Start of Records for the exercise

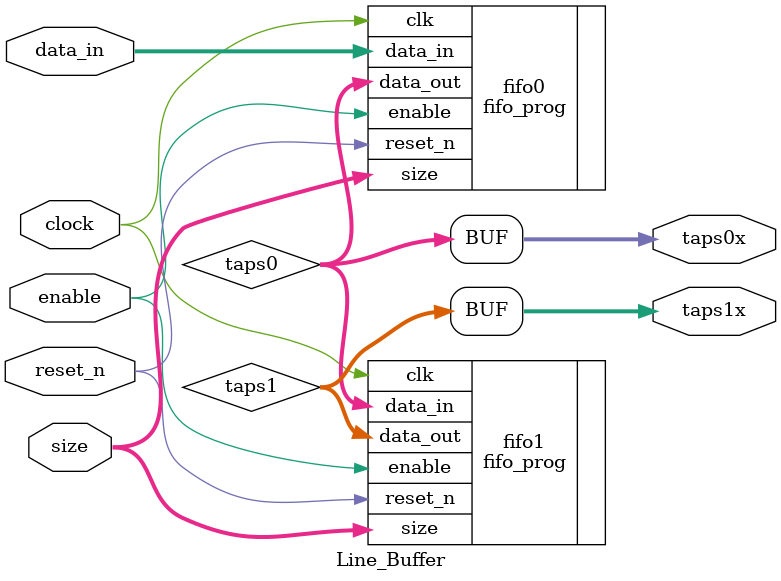
<source format=v>
module Line_Buffer (
        input clock,
        input reset_n,
        input enable,
        input [15:0] size,
        input [11:0] data_in,
        output [11:0] taps0x,
        output [11:0] taps1x 
    );
    
    parameter N = 12;
    parameter MEMORY_SIZE = 4096;
    parameter ADDRESS_SIZE = 12;
    
    wire [N-1:0] taps0;
    wire [N-1:0] taps1;
    
    fifo_prog #(
        .MEMORY_WIDTH(N),
        .MEMORY_SIZE(MEMORY_SIZE),
        .ADDRESS_SIZE(ADDRESS_SIZE)
    ) fifo0 (
        .clk(clock),
        .reset_n(reset_n),
        .enable(enable),
        .data_in(data_in[N-1:0]),
        .size(size[15:0]),
        .data_out(taps0[N-1:0])
    );
    
    fifo_prog #(
        .MEMORY_WIDTH(N),
        .MEMORY_SIZE(MEMORY_SIZE)
    ) fifo1 (
        .clk(clock),
        .reset_n(reset_n),
        .enable(enable),
        .data_in(taps0[N-1:0]),
        .size(size[15:0]),
        .data_out(taps1[N-1:0])
    );
    
    assign taps0x[N-1:0] = taps0[N-1:0];
    assign taps1x[N-1:0] = taps1[N-1:0];

endmodule

</source>
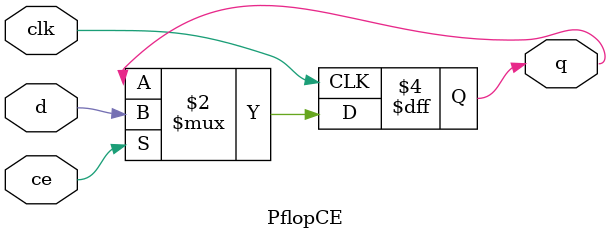
<source format=v>


module Pflop (clk, d, q);
input  clk,d;
output q;
reg    q;

always @(posedge clk) 
begin
   q <= d;
end

endmodule


//Following is Verilog code for a flip-flop with a negative-edge clock and asynchronous clear
module NflopC (clk,d,clr,q);

input clk,d,clr;
output q;
reg    q;

always @(negedge clk) begin

  if (clr)
     q <= 1'b0;
  else
     q <= d;
end

endmodule


//Following is Verilog code for the flip-flop with a positive-edge clock and synchronous set.
module PflopS (clk,d,s,q);

input  clk,d,s;
output q;
reg    q;

always @(posedge clk) begin
  
  if (s)
     q <= 1'b0;
  else
     q <= d;
end

endmodule


//Following is Verilog code for the flip-flop with a positive-edge clock and clock enable.
module PflopCE (clk,d,ce,q);

input  clk,d,ce;
output q;
reg    q;

always @(posedge clk) begin
  
  if (ce)
     q <= d;
end

endmodule

</source>
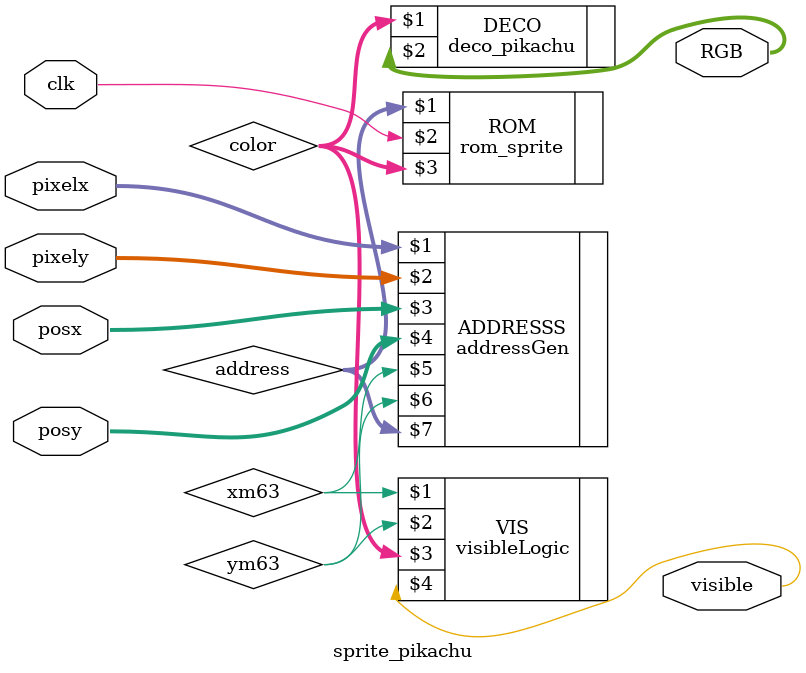
<source format=sv>
module sprite_pikachu(input clk, input [9:0] posx,
						posy, pixelx, pixely,
						output [23:0] RGB,
						output visible);
//ROM
logic [11:0] address;
logic [2:0] color;
rom_sprite  ROM (address, clk, color);	
//DECO
deco_pikachu DECO (color, RGB);
logic xm63, ym63;
//ADDRESS GENERATION
addressGen ADDRESSS(pixelx, pixely,
            posx, posy, xm63, ym63, address);	
//VISIBLE LOGIC			
visibleLogic VIS (xm63, ym63, color, visible);						
endmodule

</source>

End of Records for the exercise

The entries above should be retyped exactly, minus any pictures.

<source format=v>
module Line_Buffer (
        input clock,
        input reset_n,
        input enable,
        input [15:0] size,
        input [11:0] data_in,
        output [11:0] taps0x,
        output [11:0] taps1x 
    );
    
    parameter N = 12;
    parameter MEMORY_SIZE = 4096;
    parameter ADDRESS_SIZE = 12;
    
    wire [N-1:0] taps0;
    wire [N-1:0] taps1;
    
    fifo_prog #(
        .MEMORY_WIDTH(N),
        .MEMORY_SIZE(MEMORY_SIZE),
        .ADDRESS_SIZE(ADDRESS_SIZE)
    ) fifo0 (
        .clk(clock),
        .reset_n(reset_n),
        .enable(enable),
        .data_in(data_in[N-1:0]),
        .size(size[15:0]),
        .data_out(taps0[N-1:0])
    );
    
    fifo_prog #(
        .MEMORY_WIDTH(N),
        .MEMORY_SIZE(MEMORY_SIZE)
    ) fifo1 (
        .clk(clock),
        .reset_n(reset_n),
        .enable(enable),
        .data_in(taps0[N-1:0]),
        .size(size[15:0]),
        .data_out(taps1[N-1:0])
    );
    
    assign taps0x[N-1:0] = taps0[N-1:0];
    assign taps1x[N-1:0] = taps1[N-1:0];

endmodule

</source>
<source format=v>


module Pflop (clk, d, q);
input  clk,d;
output q;
reg    q;

always @(posedge clk) 
begin
   q <= d;
end

endmodule


//Following is Verilog code for a flip-flop with a negative-edge clock and asynchronous clear
module NflopC (clk,d,clr,q);

input clk,d,clr;
output q;
reg    q;

always @(negedge clk) begin

  if (clr)
     q <= 1'b0;
  else
     q <= d;
end

endmodule


//Following is Verilog code for the flip-flop with a positive-edge clock and synchronous set.
module PflopS (clk,d,s,q);

input  clk,d,s;
output q;
reg    q;

always @(posedge clk) begin
  
  if (s)
     q <= 1'b0;
  else
     q <= d;
end

endmodule


//Following is Verilog code for the flip-flop with a positive-edge clock and clock enable.
module PflopCE (clk,d,ce,q);

input  clk,d,ce;
output q;
reg    q;

always @(posedge clk) begin
  
  if (ce)
     q <= d;
end

endmodule

</source>
<source format=sv>
module sprite_pikachu(input clk, input [9:0] posx,
						posy, pixelx, pixely,
						output [23:0] RGB,
						output visible);
//ROM
logic [11:0] address;
logic [2:0] color;
rom_sprite  ROM (address, clk, color);	
//DECO
deco_pikachu DECO (color, RGB);
logic xm63, ym63;
//ADDRESS GENERATION
addressGen ADDRESSS(pixelx, pixely,
            posx, posy, xm63, ym63, address);	
//VISIBLE LOGIC			
visibleLogic VIS (xm63, ym63, color, visible);						
endmodule

</source>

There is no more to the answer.